▶ **Stored data entries**:
===
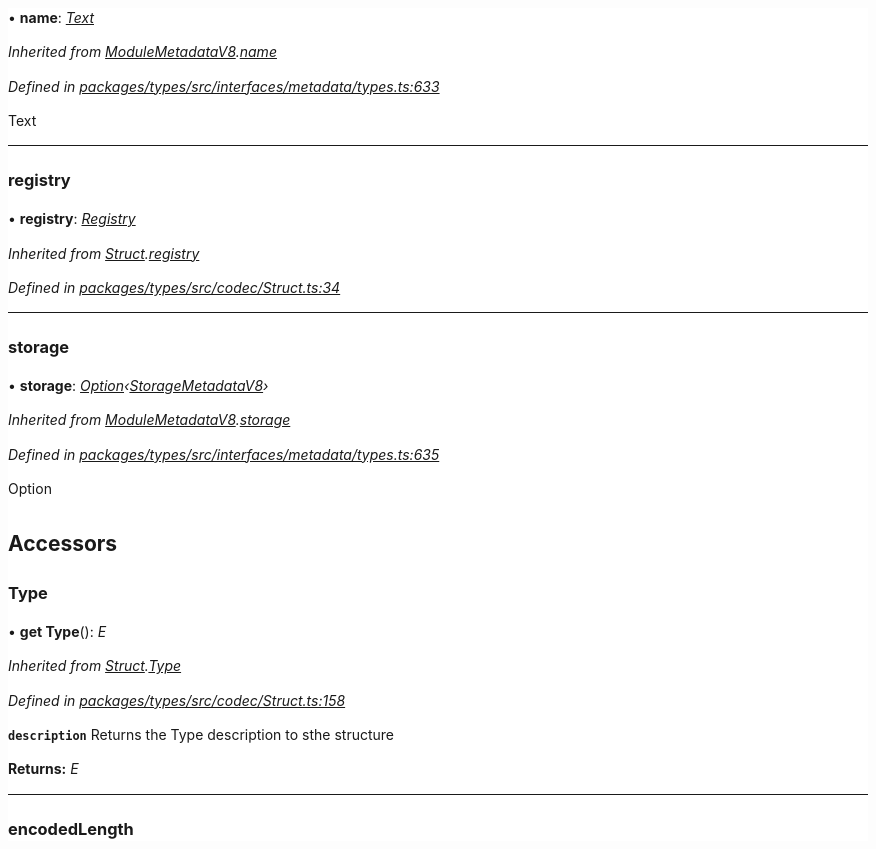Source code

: • **name**: *[Text](../classes/_primitive_text_.text.md)*

*Inherited from [ModuleMetadataV8](_interfaces_metadata_types_.modulemetadatav8.md).[name](_interfaces_metadata_types_.modulemetadatav8.md#name)*

*Defined in [packages/types/src/interfaces/metadata/types.ts:633](https://github.com/polkadot-js/api/blob/2dee50f019/packages/types/src/interfaces/metadata/types.ts#L633)*

Text

___

###  registry

• **registry**: *[Registry](_types_.registry.md)*

*Inherited from [Struct](../classes/_codec_struct_.struct.md).[registry](../classes/_codec_struct_.struct.md#registry)*

*Defined in [packages/types/src/codec/Struct.ts:34](https://github.com/polkadot-js/api/blob/2dee50f019/packages/types/src/codec/Struct.ts#L34)*

___

###  storage

• **storage**: *[Option](../classes/_codec_option_.option.md)‹[StorageMetadataV8](_interfaces_metadata_types_.storagemetadatav8.md)›*

*Inherited from [ModuleMetadataV8](_interfaces_metadata_types_.modulemetadatav8.md).[storage](_interfaces_metadata_types_.modulemetadatav8.md#storage)*

*Defined in [packages/types/src/interfaces/metadata/types.ts:635](https://github.com/polkadot-js/api/blob/2dee50f019/packages/types/src/interfaces/metadata/types.ts#L635)*

Option<StorageMetadataV8>

## Accessors

###  Type

• **get Type**(): *E*

*Inherited from [Struct](../classes/_codec_struct_.struct.md).[Type](../classes/_codec_struct_.struct.md#type)*

*Defined in [packages/types/src/codec/Struct.ts:158](https://github.com/polkadot-js/api/blob/2dee50f019/packages/types/src/codec/Struct.ts#L158)*

**`description`** Returns the Type description to sthe structure

**Returns:** *E*

___

###  encodedLength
===
▶ **REQUIRED ACTION**: "Returns" is the string to look for; please copy every line of the records above where it appears.

▶ **PROBLEM SOLUTION**:
**`description`** Returns the Type description to sthe structure
**Returns:** *E*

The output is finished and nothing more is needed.